Russische Aktien sind zu Recht unter Druck. Staatsanleihen aber werden nicht von Sanktionen getroffen – und der Staat profitiert vom teuren Öl.

Sanktionen wirken – jedenfalls an der Börse. Die von den USA gegen Russland verhängten Finanzsanktionen, als Strafe für mutmaßliche Giftgasangriffe des von Russland gestützten Assad-Regimes, haben Märkte und Oligarchen in Aufruhr versetzt.

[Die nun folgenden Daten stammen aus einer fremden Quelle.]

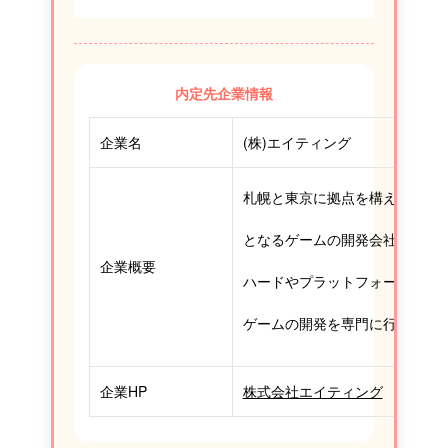
内定先企業情報
企業名
(株)エイティング
札幌と東京に拠点を構え、創業か
となるゲームの開発会社。
企業概要
ハードやプラットフォームを問
ゲームの開発を専門に行ってお
企業HP
株式会社エイティング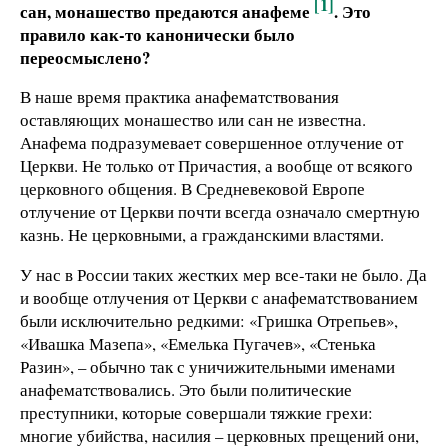
[1]
сан, монашество предаются анафеме
. Это
правило как-то канонически было
переосмыслено?
В наше время практика анафематствования
оставляющих монашество или сан не известна.
Анафема подразумевает совершенное отлучение от
Церкви. Не только от Причастия, а вообще от всякого
церковного общения. В Средневековой Европе
отлучение от Церкви почти всегда означало смертную
казнь. Не церковными, а гражданскими властями.
У нас в России таких жестких мер все-таки не было. Да
и вообще отлучения от Церкви с анафематствованием
были исключительно редкими: «Гришка Отрепьев»,
«Ивашка Мазепа», «Емелька Пугачев», «Стенька
Разин», – обычно так с уничижительными именами
анафематствовались. Это были политические
преступники, которые совершали тяжкие грехи:
многие убийства, насилия – церковных прещений они,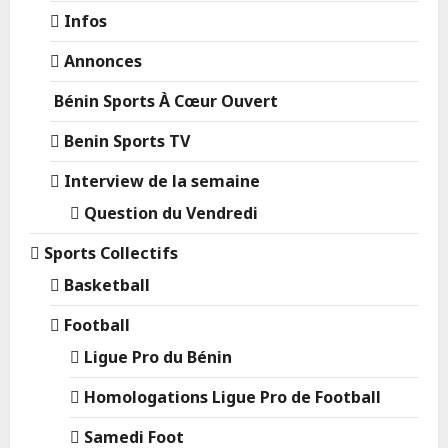
Infos
Annonces
Bénin Sports À Cœur Ouvert
Benin Sports TV
Interview de la semaine
Question du Vendredi
Sports Collectifs
Basketball
Football
Ligue Pro du Bénin
Homologations Ligue Pro de Football
Samedi Foot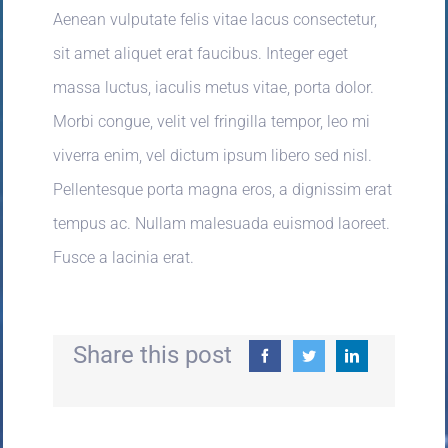
Aenean vulputate felis vitae lacus consectetur,
sit amet aliquet erat faucibus. Integer eget
massa luctus, iaculis metus vitae, porta dolor.
Morbi congue, velit vel fringilla tempor, leo mi
viverra enim, vel dictum ipsum libero sed nisl.
Pellentesque porta magna eros, a dignissim erat
tempus ac. Nullam malesuada euismod laoreet.
Fusce a lacinia erat.
Share this post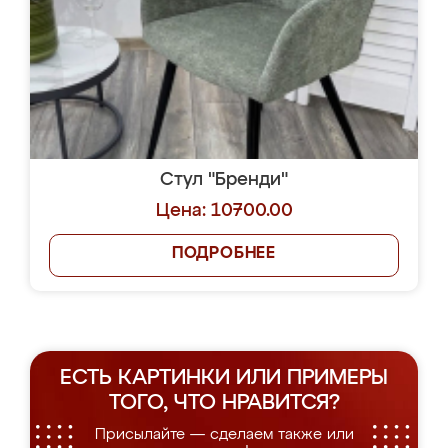
Стул "Бренди"
Цена: 10700.00
ПОДРОБНЕЕ
ЕСТЬ КАРТИНКИ ИЛИ ПРИМЕРЫ
ТОГО, ЧТО НРАВИТСЯ?
Присылайте — сделаем также или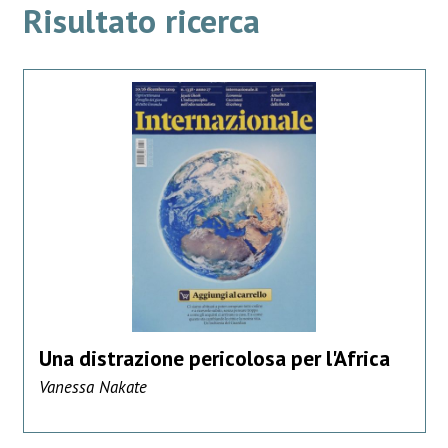
Risultato ricerca
Una distrazione pericolosa per l'Africa
Vanessa Nakate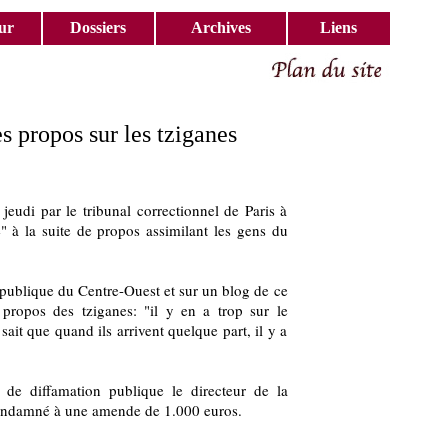
ur
Dossiers
Archives
Liens
s propos sur les tziganes
jeudi par le tribunal correctionnel de Paris à
" à la suite de propos assimilant les gens du
ublique du Centre-Ouest et sur un blog de ce
propos des tziganes: "il y en a trop sur le
it que quand ils arrivent quelque part, il y a
de diffamation publique le directeur de la
condamné à une amende de 1.000 euros.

Seit das US-Finanzministerium sie vor gut einem Monat ankündigte, hat der ETF-Indexfonds VanEck Vectors Russia mehr als drei Prozent verloren – während die meisten anderen Börsen, inklusive des Dax, kräftig gestiegen sind. Auch der Rubel sackte gegenüber dem Dollar um mehr als fünf Prozent ab. Und die Renditen auf russische Staatsanleihen haben seit Mitte April gut anderthalb Prozentpunkte angezogen. Das signalisiert weiter Druck im Kessel, trotz einer ersten Erholung, nachdem Präsident Donald Trump eine weitere Verschärfung der Sanktionen dann doch gestoppt hatte.

Aus Anlegersicht gibt es gute Gründe, Russland weiter mit Vorsicht zu betrachten. Die jüngst verhängten Sanktionen schneiden tiefer ein als die 2014 wegen der Besetzung der Krim verhängten Strafmaßnahmen.